What to work on => Retype every entry exactly, down to the last character.

+ + + +

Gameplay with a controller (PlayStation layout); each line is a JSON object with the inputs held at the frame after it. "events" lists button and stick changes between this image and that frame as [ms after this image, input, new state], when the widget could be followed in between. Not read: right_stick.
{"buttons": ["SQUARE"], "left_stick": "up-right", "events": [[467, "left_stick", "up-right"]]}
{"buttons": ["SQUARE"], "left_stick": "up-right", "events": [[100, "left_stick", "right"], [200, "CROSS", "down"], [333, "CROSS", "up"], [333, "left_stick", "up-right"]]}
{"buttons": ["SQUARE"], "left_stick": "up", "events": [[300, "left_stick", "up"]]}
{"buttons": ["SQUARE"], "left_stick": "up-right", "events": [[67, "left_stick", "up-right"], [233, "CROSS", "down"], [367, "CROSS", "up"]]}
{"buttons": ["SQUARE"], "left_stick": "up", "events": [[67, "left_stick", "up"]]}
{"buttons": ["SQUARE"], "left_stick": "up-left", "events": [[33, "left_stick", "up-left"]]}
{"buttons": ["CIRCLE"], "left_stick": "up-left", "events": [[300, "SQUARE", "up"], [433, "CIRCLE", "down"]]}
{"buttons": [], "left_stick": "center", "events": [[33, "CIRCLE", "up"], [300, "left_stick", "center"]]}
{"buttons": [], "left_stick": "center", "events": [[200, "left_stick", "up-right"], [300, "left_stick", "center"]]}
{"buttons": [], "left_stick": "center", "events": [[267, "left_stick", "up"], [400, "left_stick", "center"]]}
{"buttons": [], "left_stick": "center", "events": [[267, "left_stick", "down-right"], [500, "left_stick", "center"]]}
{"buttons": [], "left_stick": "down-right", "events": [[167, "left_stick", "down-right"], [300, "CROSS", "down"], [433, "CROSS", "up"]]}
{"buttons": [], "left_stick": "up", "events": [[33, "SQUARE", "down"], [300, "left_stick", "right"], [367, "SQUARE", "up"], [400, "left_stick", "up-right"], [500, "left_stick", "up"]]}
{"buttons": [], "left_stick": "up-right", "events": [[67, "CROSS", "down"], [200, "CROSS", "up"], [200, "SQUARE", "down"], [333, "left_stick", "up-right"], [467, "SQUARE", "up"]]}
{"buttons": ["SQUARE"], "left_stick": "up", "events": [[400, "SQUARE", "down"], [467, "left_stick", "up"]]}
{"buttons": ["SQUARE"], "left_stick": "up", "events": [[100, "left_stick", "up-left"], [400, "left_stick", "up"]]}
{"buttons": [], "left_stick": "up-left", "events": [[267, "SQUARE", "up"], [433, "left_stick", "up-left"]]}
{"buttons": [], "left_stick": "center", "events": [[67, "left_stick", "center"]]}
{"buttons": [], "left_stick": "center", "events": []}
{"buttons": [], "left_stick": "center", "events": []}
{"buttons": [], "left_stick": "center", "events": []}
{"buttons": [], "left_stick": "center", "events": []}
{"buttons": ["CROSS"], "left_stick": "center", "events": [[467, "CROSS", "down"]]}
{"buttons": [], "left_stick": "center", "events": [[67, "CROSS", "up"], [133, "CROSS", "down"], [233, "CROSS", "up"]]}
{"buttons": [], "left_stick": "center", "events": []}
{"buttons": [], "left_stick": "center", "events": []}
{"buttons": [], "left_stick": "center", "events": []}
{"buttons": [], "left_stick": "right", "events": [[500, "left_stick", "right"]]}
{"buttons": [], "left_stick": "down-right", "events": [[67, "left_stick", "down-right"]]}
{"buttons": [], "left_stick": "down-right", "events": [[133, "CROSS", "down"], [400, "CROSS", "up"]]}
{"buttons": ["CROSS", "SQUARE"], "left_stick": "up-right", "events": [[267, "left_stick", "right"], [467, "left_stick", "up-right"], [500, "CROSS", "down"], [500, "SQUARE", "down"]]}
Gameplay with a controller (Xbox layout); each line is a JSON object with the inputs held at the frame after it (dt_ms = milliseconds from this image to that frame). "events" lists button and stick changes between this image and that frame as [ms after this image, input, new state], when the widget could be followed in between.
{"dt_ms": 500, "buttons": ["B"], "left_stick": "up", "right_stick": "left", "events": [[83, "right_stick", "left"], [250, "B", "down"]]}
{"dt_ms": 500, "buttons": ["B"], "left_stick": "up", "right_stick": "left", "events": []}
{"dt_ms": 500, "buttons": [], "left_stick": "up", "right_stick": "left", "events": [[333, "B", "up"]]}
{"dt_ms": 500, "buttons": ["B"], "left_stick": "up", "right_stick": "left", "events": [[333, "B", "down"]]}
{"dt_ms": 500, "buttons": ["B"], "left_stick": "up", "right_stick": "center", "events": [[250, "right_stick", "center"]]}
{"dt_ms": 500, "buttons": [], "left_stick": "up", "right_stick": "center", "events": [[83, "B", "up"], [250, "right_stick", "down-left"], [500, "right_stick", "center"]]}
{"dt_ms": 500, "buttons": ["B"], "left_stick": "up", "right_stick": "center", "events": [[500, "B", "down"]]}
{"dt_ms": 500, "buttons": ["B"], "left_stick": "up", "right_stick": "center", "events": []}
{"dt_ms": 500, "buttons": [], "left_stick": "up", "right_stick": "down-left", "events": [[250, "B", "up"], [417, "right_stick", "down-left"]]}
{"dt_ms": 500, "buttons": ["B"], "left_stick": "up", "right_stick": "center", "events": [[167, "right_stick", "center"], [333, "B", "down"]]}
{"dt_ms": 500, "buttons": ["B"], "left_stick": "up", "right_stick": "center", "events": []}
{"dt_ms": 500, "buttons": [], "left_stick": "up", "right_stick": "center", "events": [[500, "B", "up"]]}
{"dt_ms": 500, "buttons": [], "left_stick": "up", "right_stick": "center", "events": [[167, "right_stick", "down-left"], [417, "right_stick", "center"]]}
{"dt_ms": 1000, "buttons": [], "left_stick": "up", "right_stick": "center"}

+ + + +

Completed exercise =>
Gameplay with a controller (PlayStation layout); each line is a JSON object with the inputs held at the frame after it. "events" lists button and stick changes between this image and that frame as [ms after this image, input, new state], when the widget could be followed in between. Not read: right_stick.
{"buttons": ["SQUARE"], "left_stick": "up-right", "events": [[467, "left_stick", "up-right"]]}
{"buttons": ["SQUARE"], "left_stick": "up-right", "events": [[100, "left_stick", "right"], [200, "CROSS", "down"], [333, "CROSS", "up"], [333, "left_stick", "up-right"]]}
{"buttons": ["SQUARE"], "left_stick": "up", "events": [[300, "left_stick", "up"]]}
{"buttons": ["SQUARE"], "left_stick": "up-right", "events": [[67, "left_stick", "up-right"], [233, "CROSS", "down"], [367, "CROSS", "up"]]}
{"buttons": ["SQUARE"], "left_stick": "up", "events": [[67, "left_stick", "up"]]}
{"buttons": ["SQUARE"], "left_stick": "up-left", "events": [[33, "left_stick", "up-left"]]}
{"buttons": ["CIRCLE"], "left_stick": "up-left", "events": [[300, "SQUARE", "up"], [433, "CIRCLE", "down"]]}
{"buttons": [], "left_stick": "center", "events": [[33, "CIRCLE", "up"], [300, "left_stick", "center"]]}
{"buttons": [], "left_stick": "center", "events": [[200, "left_stick", "up-right"], [300, "left_stick", "center"]]}
{"buttons": [], "left_stick": "center", "events": [[267, "left_stick", "up"], [400, "left_stick", "center"]]}
{"buttons": [], "left_stick": "center", "events": [[267, "left_stick", "down-right"], [500, "left_stick", "center"]]}
{"buttons": [], "left_stick": "down-right", "events": [[167, "left_stick", "down-right"], [300, "CROSS", "down"], [433, "CROSS", "up"]]}
{"buttons": [], "left_stick": "up", "events": [[33, "SQUARE", "down"], [300, "left_stick", "right"], [367, "SQUARE", "up"], [400, "left_stick", "up-right"], [500, "left_stick", "up"]]}
{"buttons": [], "left_stick": "up-right", "events": [[67, "CROSS", "down"], [200, "CROSS", "up"], [200, "SQUARE", "down"], [333, "left_stick", "up-right"], [467, "SQUARE", "up"]]}
{"buttons": ["SQUARE"], "left_stick": "up", "events": [[400, "SQUARE", "down"], [467, "left_stick", "up"]]}
{"buttons": ["SQUARE"], "left_stick": "up", "events": [[100, "left_stick", "up-left"], [400, "left_stick", "up"]]}
{"buttons": [], "left_stick": "up-left", "events": [[267, "SQUARE", "up"], [433, "left_stick", "up-left"]]}
{"buttons": [], "left_stick": "center", "events": [[67, "left_stick", "center"]]}
{"buttons": [], "left_stick": "center", "events": []}
{"buttons": [], "left_stick": "center", "events": []}
{"buttons": [], "left_stick": "center", "events": []}
{"buttons": [], "left_stick": "center", "events": []}
{"buttons": ["CROSS"], "left_stick": "center", "events": [[467, "CROSS", "down"]]}
{"buttons": [], "left_stick": "center", "events": [[67, "CROSS", "up"], [133, "CROSS", "down"], [233, "CROSS", "up"]]}
{"buttons": [], "left_stick": "center", "events": []}
{"buttons": [], "left_stick": "center", "events": []}
{"buttons": [], "left_stick": "center", "events": []}
{"buttons": [], "left_stick": "right", "events": [[500, "left_stick", "right"]]}
{"buttons": [], "left_stick": "down-right", "events": [[67, "left_stick", "down-right"]]}
{"buttons": [], "left_stick": "down-right", "events": [[133, "CROSS", "down"], [400, "CROSS", "up"]]}
{"buttons": ["CROSS", "SQUARE"], "left_stick": "up-right", "events": [[267, "left_stick", "right"], [467, "left_stick", "up-right"], [500, "CROSS", "down"], [500, "SQUARE", "down"]]}
Gameplay with a controller (Xbox layout); each line is a JSON object with the inputs held at the frame after it (dt_ms = milliseconds from this image to that frame). "events" lists button and stick changes between this image and that frame as [ms after this image, input, new state], when the widget could be followed in between.
{"dt_ms": 500, "buttons": ["B"], "left_stick": "up", "right_stick": "left", "events": [[83, "right_stick", "left"], [250, "B", "down"]]}
{"dt_ms": 500, "buttons": ["B"], "left_stick": "up", "right_stick": "left", "events": []}
{"dt_ms": 500, "buttons": [], "left_stick": "up", "right_stick": "left", "events": [[333, "B", "up"]]}
{"dt_ms": 500, "buttons": ["B"], "left_stick": "up", "right_stick": "left", "events": [[333, "B", "down"]]}
{"dt_ms": 500, "buttons": ["B"], "left_stick": "up", "right_stick": "center", "events": [[250, "right_stick", "center"]]}
{"dt_ms": 500, "buttons": [], "left_stick": "up", "right_stick": "center", "events": [[83, "B", "up"], [250, "right_stick", "down-left"], [500, "right_stick", "center"]]}
{"dt_ms": 500, "buttons": ["B"], "left_stick": "up", "right_stick": "center", "events": [[500, "B", "down"]]}
{"dt_ms": 500, "buttons": ["B"], "left_stick": "up", "right_stick": "center", "events": []}
{"dt_ms": 500, "buttons": [], "left_stick": "up", "right_stick": "down-left", "events": [[250, "B", "up"], [417, "right_stick", "down-left"]]}
{"dt_ms": 500, "buttons": ["B"], "left_stick": "up", "right_stick": "center", "events": [[167, "right_stick", "center"], [333, "B", "down"]]}
{"dt_ms": 500, "buttons": ["B"], "left_stick": "up", "right_stick": "center", "events": []}
{"dt_ms": 500, "buttons": [], "left_stick": "up", "right_stick": "center", "events": [[500, "B", "up"]]}
{"dt_ms": 500, "buttons": [], "left_stick": "up", "right_stick": "center", "events": [[167, "right_stick", "down-left"], [417, "right_stick", "center"]]}
{"dt_ms": 1000, "buttons": [], "left_stick": "up", "right_stick": "center"}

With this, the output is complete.